What about more complex models?
Obviously, the GRW is very simple, so doing the forward simulations by hand is really convenient. If we have a more complex model, it might be quite onerous to do this. Many time series models can be cast in linear state space form, though. For example, SARIMA, VARMAX, and exponential smoothing all admit a statespace representation. If you can write down a statespace system, it’s quite easy to do the forward simulations. You would also use this approach to run impulse response functions.
Other models, though, such has HMM or GARCH, don’t admit such a form, and it quickly becomes too much to ask to do the simulation.
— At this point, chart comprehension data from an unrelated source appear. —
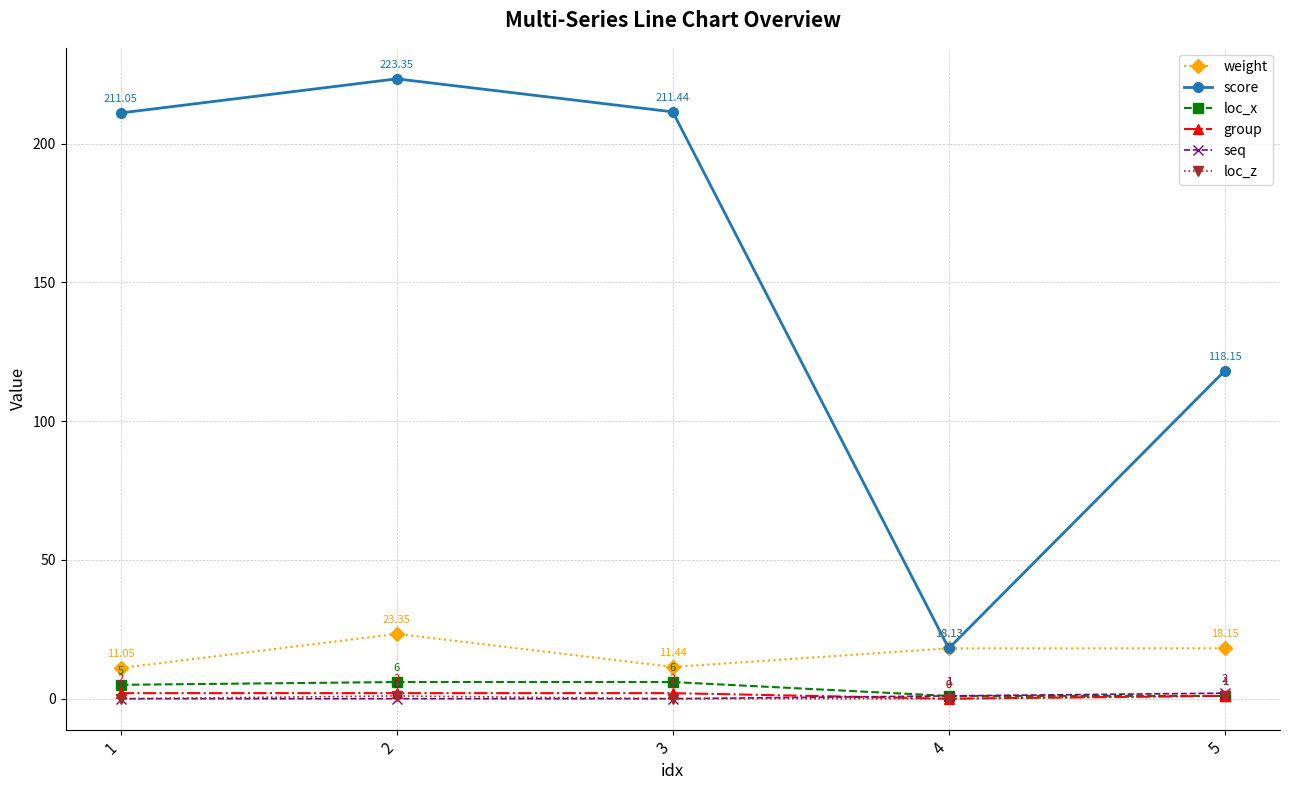

What is the approximate value of score at 1?

211.1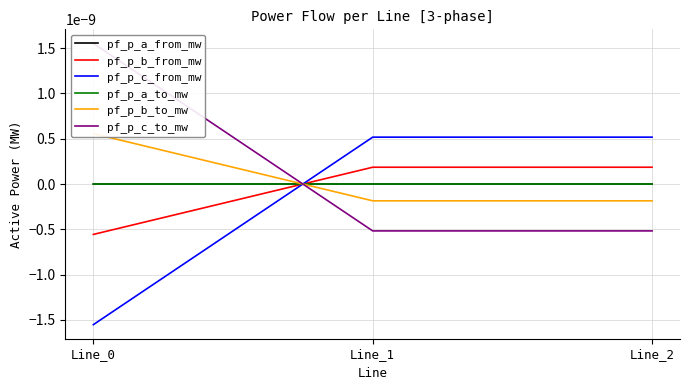

How many negative values does the pf_p_c_to_mw series have?

2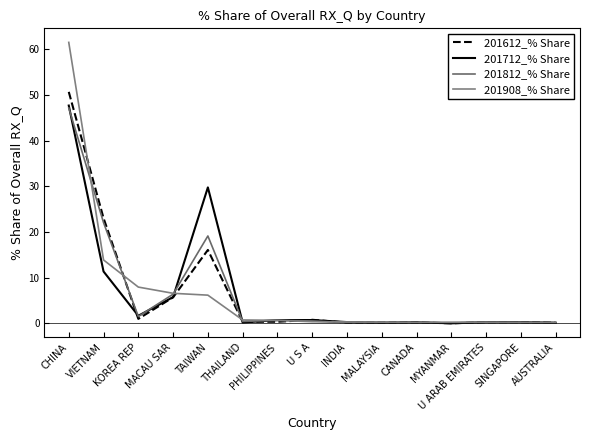

How many lines are shown in the chart?

4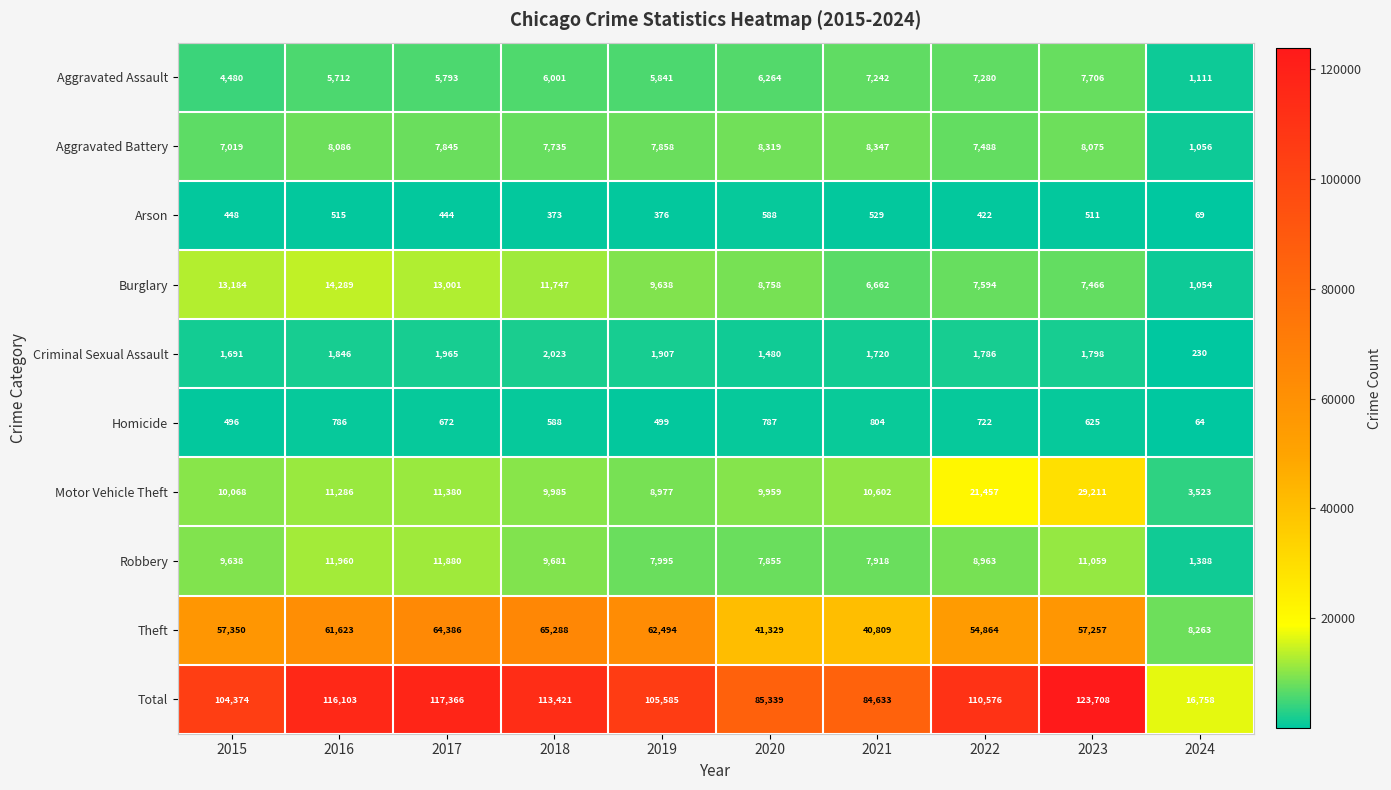

What is the average value of the Arson series?

428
In that case, I suggest a hack: include missing values after your data to PyMC automatically make predictions for you. Your prediction horizon will be fixed in this case, but at least you won’t have to do anything special to get the predictions. Here’s the GRW model again using this method. The data is unchanged from the first example:
H = 25
extended_data = np.r_[data, np.full(H, np.nan)]
with pm.Model() as grw:
sigma_innov = pm.Exponential('sigma_innov', 1)
innovs = pm.Normal('innovations', sigma=sigma_innov, size=100 + H)
sigma = pm.Exponential('sigma', 1)
y_hat = pm.Normal('y_hat', mu=innovs.cumsum(), sigma=sigma, observed=extended_data)
idata = pm.sample(init='jitter+adapt_diag_grad', target_accept=0.99)
idata = pm.sample_posterior_predictive(idata, extend_inferencedata=True)
As you can see, we get (almost) the same output with less hassle. The only difference is that the forecasts begin from the last prediction, rather than the last data point (the orange line continues the blue line, rather than the red one).
Conclusion
So there you go. Some pointers on forecasting. All the code used is in this notebook, in case you’d like to look at it all gathered in one place. As I mentioned, there is new functionality that will make foreacsting with recursive models easier, it’s just that I haven’t played around with it much yet so I can’t really say anything about it.